→ WORK INSTRUCTIONS
Can you copy every line of the material below without changing anything?

→ Pose estimation data
BEGIN
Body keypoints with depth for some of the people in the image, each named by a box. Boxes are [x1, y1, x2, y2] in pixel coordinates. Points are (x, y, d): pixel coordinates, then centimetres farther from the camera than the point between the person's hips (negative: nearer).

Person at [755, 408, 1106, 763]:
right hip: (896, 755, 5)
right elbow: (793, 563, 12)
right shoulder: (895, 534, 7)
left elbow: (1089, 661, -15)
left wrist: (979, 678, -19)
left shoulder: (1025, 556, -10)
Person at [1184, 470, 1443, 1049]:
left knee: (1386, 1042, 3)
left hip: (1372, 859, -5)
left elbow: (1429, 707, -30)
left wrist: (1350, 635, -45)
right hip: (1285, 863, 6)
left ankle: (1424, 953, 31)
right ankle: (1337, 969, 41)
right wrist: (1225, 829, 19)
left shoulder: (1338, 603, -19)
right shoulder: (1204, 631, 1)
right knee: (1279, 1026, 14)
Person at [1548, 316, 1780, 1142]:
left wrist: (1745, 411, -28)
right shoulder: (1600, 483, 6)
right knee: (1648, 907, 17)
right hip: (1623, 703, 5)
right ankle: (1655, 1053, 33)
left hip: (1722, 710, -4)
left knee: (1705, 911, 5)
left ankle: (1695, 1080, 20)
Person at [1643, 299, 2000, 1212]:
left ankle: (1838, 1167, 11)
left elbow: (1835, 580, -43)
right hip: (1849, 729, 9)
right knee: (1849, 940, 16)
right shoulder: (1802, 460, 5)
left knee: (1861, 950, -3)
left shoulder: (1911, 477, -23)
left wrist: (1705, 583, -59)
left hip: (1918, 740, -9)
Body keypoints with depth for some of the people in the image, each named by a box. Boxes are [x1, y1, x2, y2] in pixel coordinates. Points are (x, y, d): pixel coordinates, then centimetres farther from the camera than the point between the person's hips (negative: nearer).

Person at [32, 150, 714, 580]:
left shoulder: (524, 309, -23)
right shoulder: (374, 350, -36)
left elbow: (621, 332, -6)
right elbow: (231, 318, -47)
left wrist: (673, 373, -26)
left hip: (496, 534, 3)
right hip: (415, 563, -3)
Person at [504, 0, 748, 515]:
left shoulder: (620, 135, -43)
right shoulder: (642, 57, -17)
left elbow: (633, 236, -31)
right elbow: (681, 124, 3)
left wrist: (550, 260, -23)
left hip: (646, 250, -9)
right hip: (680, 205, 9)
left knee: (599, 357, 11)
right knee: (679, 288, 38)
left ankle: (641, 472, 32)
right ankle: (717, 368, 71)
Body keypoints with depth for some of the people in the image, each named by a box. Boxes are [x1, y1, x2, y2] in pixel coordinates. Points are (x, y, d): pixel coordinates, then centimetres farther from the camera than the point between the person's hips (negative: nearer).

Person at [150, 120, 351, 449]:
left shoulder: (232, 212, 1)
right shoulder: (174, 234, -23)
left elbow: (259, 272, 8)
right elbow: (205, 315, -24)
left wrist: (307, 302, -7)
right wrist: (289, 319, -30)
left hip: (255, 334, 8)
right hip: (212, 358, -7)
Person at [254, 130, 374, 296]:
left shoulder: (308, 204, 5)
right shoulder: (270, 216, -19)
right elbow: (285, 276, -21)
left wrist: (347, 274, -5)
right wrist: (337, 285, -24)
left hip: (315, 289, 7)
END
→ REPLY TO THE TASK
Body keypoints with depth for some of the people in the image, each named by a box. Boxes are [x1, y1, x2, y2] in pixel coordinates. Points are (x, y, d): pixel coordinates, then centimetres farther from the camera than the point between the person's hips (negative: nearer).

Person at [755, 408, 1106, 763]:
right hip: (896, 755, 5)
right elbow: (793, 563, 12)
right shoulder: (895, 534, 7)
left elbow: (1089, 661, -15)
left wrist: (979, 678, -19)
left shoulder: (1025, 556, -10)
Person at [1184, 470, 1443, 1049]:
left knee: (1386, 1042, 3)
left hip: (1372, 859, -5)
left elbow: (1429, 707, -30)
left wrist: (1350, 635, -45)
right hip: (1285, 863, 6)
left ankle: (1424, 953, 31)
right ankle: (1337, 969, 41)
right wrist: (1225, 829, 19)
left shoulder: (1338, 603, -19)
right shoulder: (1204, 631, 1)
right knee: (1279, 1026, 14)
Person at [1548, 316, 1780, 1142]:
left wrist: (1745, 411, -28)
right shoulder: (1600, 483, 6)
right knee: (1648, 907, 17)
right hip: (1623, 703, 5)
right ankle: (1655, 1053, 33)
left hip: (1722, 710, -4)
left knee: (1705, 911, 5)
left ankle: (1695, 1080, 20)
Person at [1643, 299, 2000, 1212]:
left ankle: (1838, 1167, 11)
left elbow: (1835, 580, -43)
right hip: (1849, 729, 9)
right knee: (1849, 940, 16)
right shoulder: (1802, 460, 5)
left knee: (1861, 950, -3)
left shoulder: (1911, 477, -23)
left wrist: (1705, 583, -59)
left hip: (1918, 740, -9)
Body keypoints with depth for some of the people in the image, each named by a box. Boxes are [x1, y1, x2, y2] in pixel coordinates. Points are (x, y, d): pixel coordinates, then centimetres farther from the camera than the point between the person's hips (negative: nearer).

Person at [32, 150, 714, 580]:
left shoulder: (524, 309, -23)
right shoulder: (374, 350, -36)
left elbow: (621, 332, -6)
right elbow: (231, 318, -47)
left wrist: (673, 373, -26)
left hip: (496, 534, 3)
right hip: (415, 563, -3)
Person at [504, 0, 748, 515]:
left shoulder: (620, 135, -43)
right shoulder: (642, 57, -17)
left elbow: (633, 236, -31)
right elbow: (681, 124, 3)
left wrist: (550, 260, -23)
left hip: (646, 250, -9)
right hip: (680, 205, 9)
left knee: (599, 357, 11)
right knee: (679, 288, 38)
left ankle: (641, 472, 32)
right ankle: (717, 368, 71)
Body keypoints with depth for some of the people in the image, each named by a box. Boxes are [x1, y1, x2, y2] in pixel coordinates. Points are (x, y, d): pixel coordinates, then centimetres farther from the camera than the point between the person's hips (negative: nearer).

Person at [150, 120, 351, 449]:
left shoulder: (232, 212, 1)
right shoulder: (174, 234, -23)
left elbow: (259, 272, 8)
right elbow: (205, 315, -24)
left wrist: (307, 302, -7)
right wrist: (289, 319, -30)
left hip: (255, 334, 8)
right hip: (212, 358, -7)
Person at [254, 130, 374, 296]:
left shoulder: (308, 204, 5)
right shoulder: (270, 216, -19)
right elbow: (285, 276, -21)
left wrist: (347, 274, -5)
right wrist: (337, 285, -24)
left hip: (315, 289, 7)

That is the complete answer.